Code Goes Here: March 2009

Thursday, March 26, 2009

The C# coalesce operator short circuits

Though it isn't mentioned in the help, the C# coalesce operator ( ?? ) does short circuit. If the left hand side isn't null, then the right hand side isn't evaluated.

Wednesday, March 25, 2009

F# Steals Show Smart Tag Keyboard Shortcut

Over the last few days I've noticed that pressing Ctrl-. no longer expanded the Smart Tags in the text editor (used to Refactor Rename or implement interfaces). It turns out FSI steals this combination for Canceling Evaluation.

To rebind it, find View.ShowSmartTag in the keyboard options and set it back to Ctrl-.

Edit: It turns out this is mentioned in the release notes that I neglected to read. Oops.

Monday, March 23, 2009

Writing a Compiler with F# Part 3

Now that we can read user input and pipe it into our evaluator, we need to start implementing the main parts of the compiler. First it's helpful to understand what compilers actually do. In a rough sense, they take the text files containing the code and output an exe or a dll or something, i.e., they transform human readable text into machine code. This is a simplified definition, but it will suffice for our purposes.

It may be tempting to go directly from text into code, but for anything beyond the simplest of languages this ends up being very difficult both to write and maintain. Most compilers divide up the work into several stages that form a pipeline of sorts. Some common stages are:

Lexing: The raw sequence of characters is transformed into a sequence of Tokens. For example, the Lexer would consume 'w' 'h' 'i' 'l' 'e' from the input file and return the WHILE token
Parsing: The tokens from the Lexer are consumed to produce an Abstract Syntax Tree. An AST is a convenient in-memory representation of the program. More on these in a moment. For example, the Parser might consume VAR IDENTIFIER('i') COLON TYPENAME('int') and produce an instance of our VariableDeclaration class with the Name property set to 'i' and the type set to 'int'
Type Checking: Once we have the AST, we can make several passes over it to check the semantics of the language, including that programs are well typed. For example, when looking at an IfStatement we'd want to make sure that the Expression for the if clause was of type bool.
Other backend phases: We'll talk more about backend phases like instruction selection, register allocation, and optimizations if we ever get to building the backend. Ultimately these phases involve walking over the AST and finally spitting out machine code (assembly language, IL for .NET, etc.)

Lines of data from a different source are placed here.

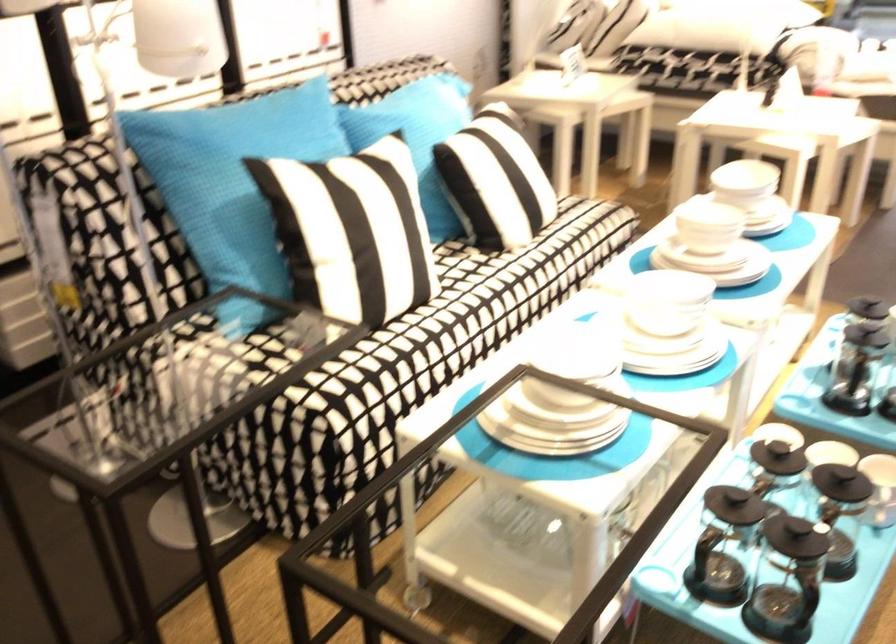
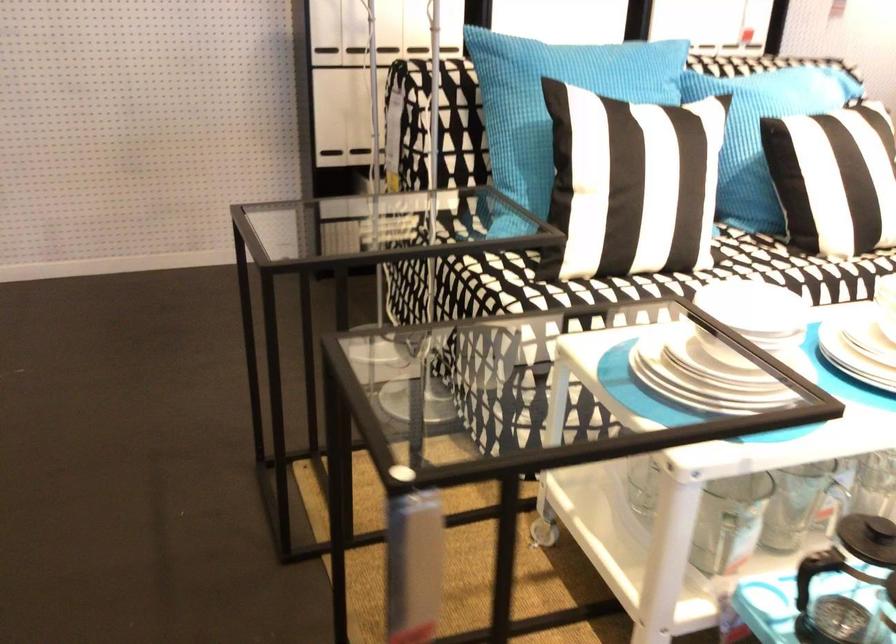
In the second image, find the point that corresponds to pixel 566 346 in the first image.

(757, 310)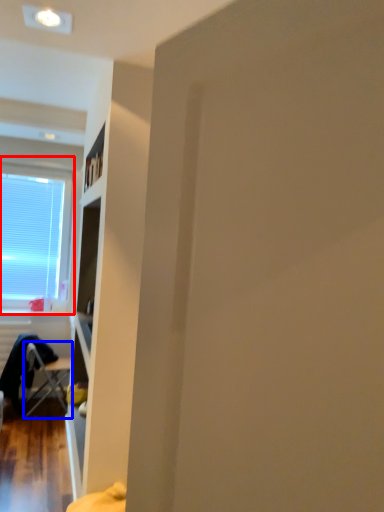
Question: Which of the following is the farthest to the observer, window (highlighted by a red box) or chair (highlighted by a blue box)?

Choices:
 (A) window
 (B) chair

Answer: (A)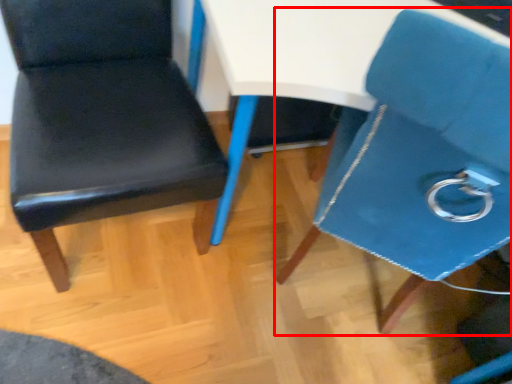
Question: From the image's perspective, what is the correct spatial positioning of chair (annotated by the red box) in reference to chair?

Choices:
 (A) below
 (B) above

Answer: (A)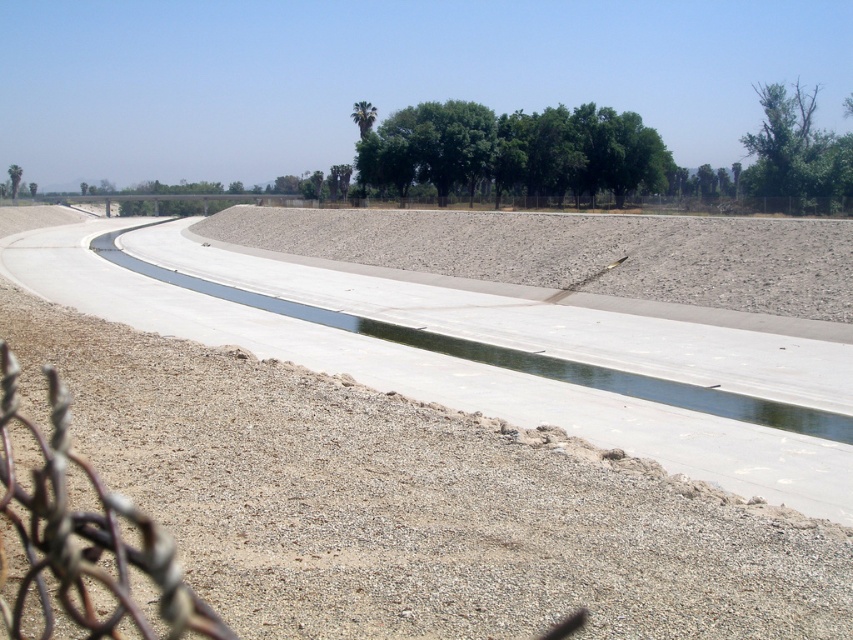
Question: Can you confirm if green leafy trees at center is positioned to the right of green leafy tree at upper center?

Choices:
 (A) no
 (B) yes

Answer: (B)

Question: Which point is closer to the camera taking this photo?

Choices:
 (A) (805, 170)
 (B) (477, 440)

Answer: (B)

Question: Does gray gravel dirt field at center have a greater width compared to green leafy trees at center?

Choices:
 (A) yes
 (B) no

Answer: (B)

Question: Does green leafy trees at center appear over green leafy tree at upper right?

Choices:
 (A) yes
 (B) no

Answer: (A)

Question: Estimate the real-world distances between objects in this image. Which object is farther from the green leafy tree at upper right?

Choices:
 (A) green leafy tree at upper center
 (B) green leafy trees at center

Answer: (A)

Question: Which point is closer to the camera?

What you should see here is that the actual textual representation of the language plays a very small part in this whole process. A large portion of the compiler depends solely on the AST. Only the Lexer and Parser really care whether you end statements with semicolons or have syntactically significant whitespace, for example. Because of this, it's useful to start thinking about the AST first, and then worry about Lexing and Parsing.

In F#, the most common way to model ASTs is through the use of discriminated unions. These are roughly the functional programming equivalent of a polymorphic class hierarchy, although much simplified. Let's look at an AST for a very simple language that lets you print arithmetic expressions (provided you only want to use parentheses and addition/subtraction).

type binop =
    | Plus
    | Minus

type expr =
    | Int   of int
    | BinOp of binop * expr * expr
    
type stmt =
    | Print of expr
    | Seq of stmt list

The keyword 'type' introduces the declaration of a discriminated union. Each option is followed by a |. binop, for example, resembles an Enum that can either be Plus or Minus. The main difference between these unions and enums becomes apparent when you look at 'expr': each of the options can carry data. We can have an expr Int that contains an integer value, or a BinOp that contains a binop (remember Plus or Minus) and two other expressions. We would represent "print 5 + 3" in our AST as Print(BinOp(Plus, Int(5), Int(3)))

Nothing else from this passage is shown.